Enquanto fumaça de verdade cobria boa parte do Brasil, inclusive aquela ilha de fantasia chamada “Brasília”, a Advocacia Geral da União anunciava a primeira grande ação por dano climático.
Boa notícia? A conferir. A experiência do efetivo ingresso da sanção pecuniária ao Erário é frustrante. Testemunhei que as multas simbólicas aplicadas aos infratores ambientais no Estado de São Paulo, quando condenados pela Câmara Reservada ao Meio Ambiente, nunca eram recebidas. A burocracia perpetra a façanha de deixar prescrever, pois não consegue executar em cinco anos a cobrança judicial.
Não adianta discurso no sentido de que os crimes ambientais devem ser tratados com a gravidade que possuem. A Justiça brasileira é leniente. Ainda está com a consciência atrelada à falácia de que o crime tradicional é que merece escarmento. Não se compenetrou de que o delito ambiental é muito mais grave, porque afeta, simultaneamente, uma coletividade difusa de vítimas. E que as multas são ridículas, insignificantes, pois nunca se aproximam do real prejuízo causado à saúde, ao ambiente, à biodiversidade, à qualidade de vida e ao futuro.
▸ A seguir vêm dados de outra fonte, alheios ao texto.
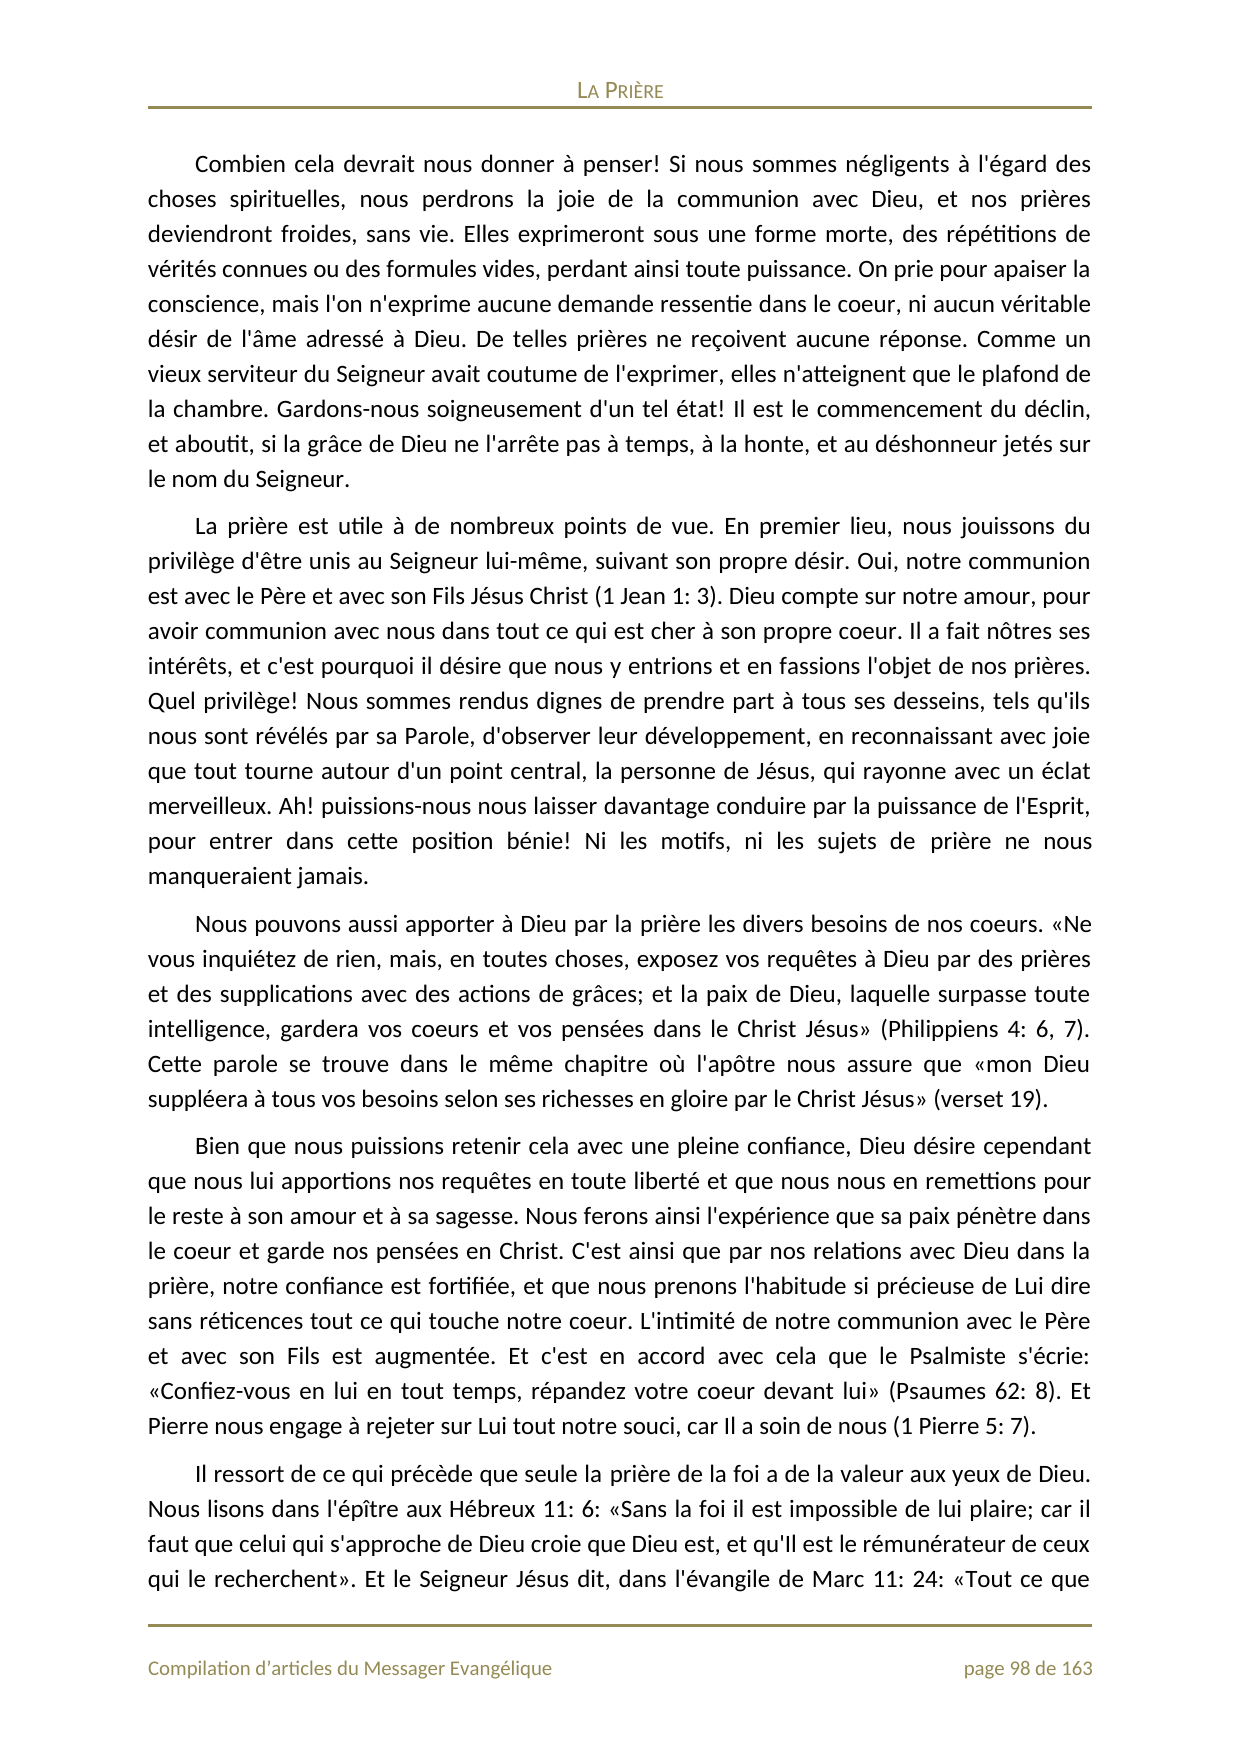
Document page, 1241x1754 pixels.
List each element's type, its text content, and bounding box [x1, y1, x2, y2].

O fogo ateado às matas nativas é intencional e criminoso. Mas as investigações são amadorísticas. É muito frustrante verificar, por exemplo, que embora todo o território brasileiro ardesse em chamas, não se teve notícia de uma só prisão. Filmes circularam pelas redes sociais com indivíduos e seus veículos pondo fogo em vários lugares, principalmente aqui em São Paulo. Fazendeiros que não desprezam a crise climática, mas dão exemplo na regeneração da floresta, lamentaram que o fogo proposital queimou plantações de cana, mas também as áreas preservadas que eram o orgulho de uma família ambientalmente correta.
Não se tem notícia de qualquer prisão. E não se vê uma atitude mais consequente e corajosa, para que as multas sejam de fato cobradas. O bolso do infrator é o órgão mais sensível. As condenações convencionais são uma piada, tantas as possibilidades de reapreciação do decisum e os benefícios que colocam em liberdade criminosos que deveriam permanecer mais tempo reclusos, pois nefastos à sociedade e à convivência civilizada.
A Justiça nem sempre colabora com o combate ao maior perigo que ronda a humanidade: as emergências climáticas. Vê-se, com tristeza, que concessionária de energia elétrica resistente a cumprir com exação o seu contrato, obtém suspensão das multas aplicadas pela ineficiência do serviço. Também é decepcionante verificar que maquinário apreendido em crimes de devastação ambiental junto à área dos mananciais seja entregue ao próprio condutor, na condição de depositário, sabendo-se que, de imediato, o equipamento será utilizado para a continuidade de um delito que afeta o futuro da população. Pois se a megalópole ficar sem água, o que não é possibilidade remota, metade da população terá de procurar outras plagas. Pois não haverá água para beber, para cozinhar, para se higienizar. Para nada. Entretanto, burocracia, magnanimidade incompreensível, falhas formais, permitem que a criminalidade continue desenvolta, a exterminar o futuro da população inerte.
Seria interessante que o jornalismo investigativo fizesse um levantamento para verificar quantas as multas ambientais efetivamente recebidas pelo Erário, nos três níveis da Federação. E que acompanhasse o andamento dessa ação protocolada na Justiça Federal pela Advocacia Geral da União, para constatar se os seiscentos e trinta e cinco milhões cobrados de cinco fazendeiros no Pará, terra de contrastes, segundo o livro “Arrabalde”, de João Moreira Salles, de fato entrarão nos cofres do Estado brasileiro, como parte de ressarcimento pela desgraça dolosamente praticada por esses maus patrícios.
Enquanto a sociedade não acordar e exigir compostura de todos os níveis governamentais, ação efetiva das instituições sustentadas pelo povo e que existem preordenadas a protege-lo, o “faz de conta” continuará a vigorar nesta Terra de Santa Cruz. Anúncios, programas, projetos, são a “cortina de fumaça” com que se iludem os ufanistas, enquanto a cortina de fumaça mostra as cinzas da floresta, metáfora para a ética de terra arrasada de um Brasil que promete e não faz.